Turn the rows into a JSON list of strings, one string per line and no blank lines, covering only the part that opens with the line containing "Which box is" and runs through the last of the rows, both ends included.

++++

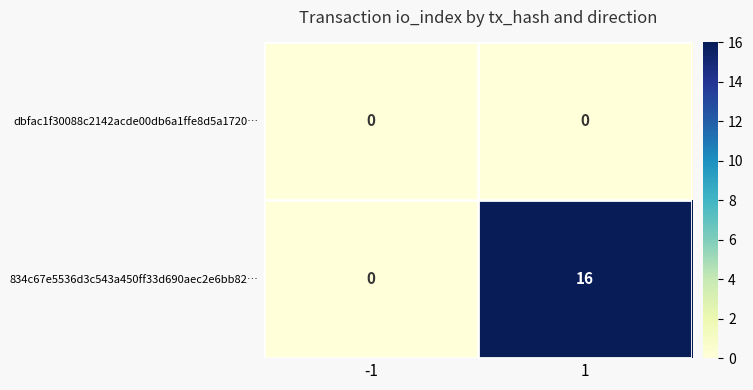

List the series in order of their peak value, lowest first.

dbfac1f30088c2142acde00db6a1ffe8d5a1720…, 834c67e5536d3c543a450ff33d690aec2e6bb82…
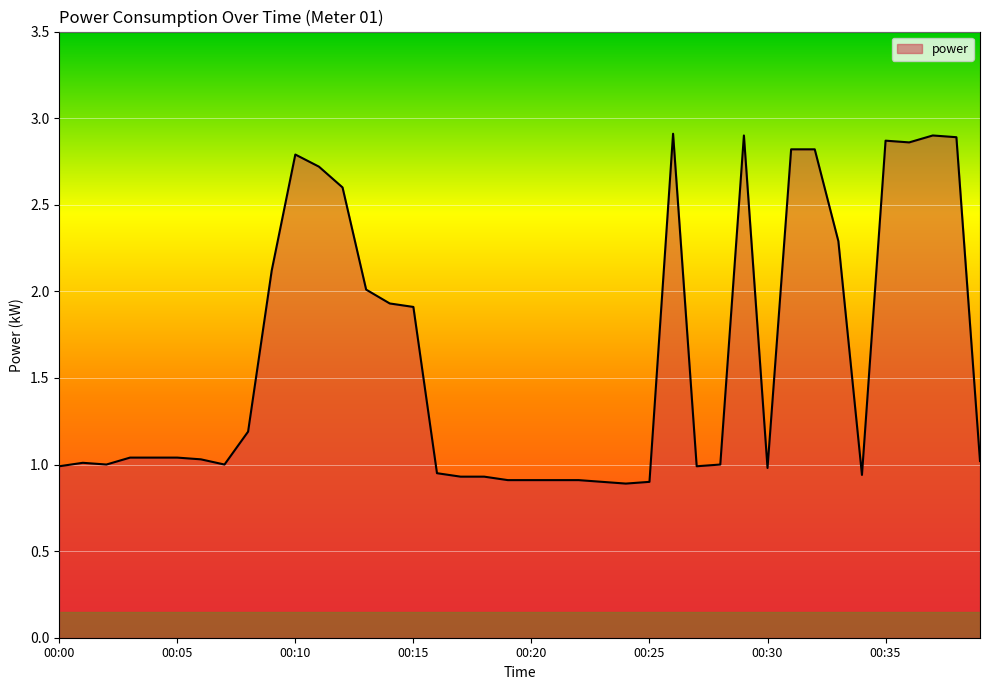

True or false: the data has more than 1 interior local peaks.

True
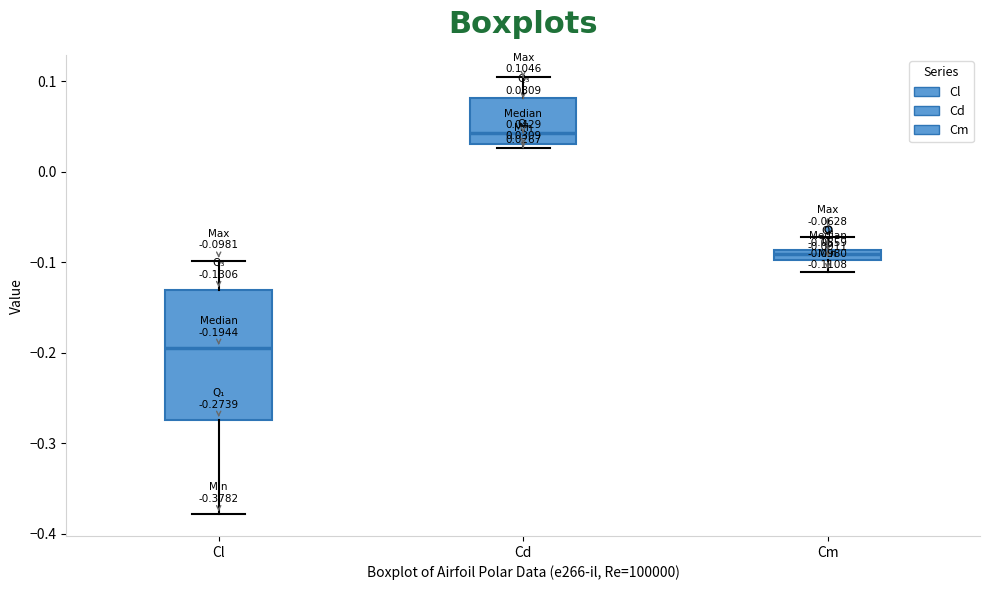

Which box is the tallest, from its lower edge to its upper edge?

Cl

++++

• _TASK RESPONSE_
[
  "Which box is the tallest, from its lower edge to its upper edge?",
  "Cl"
]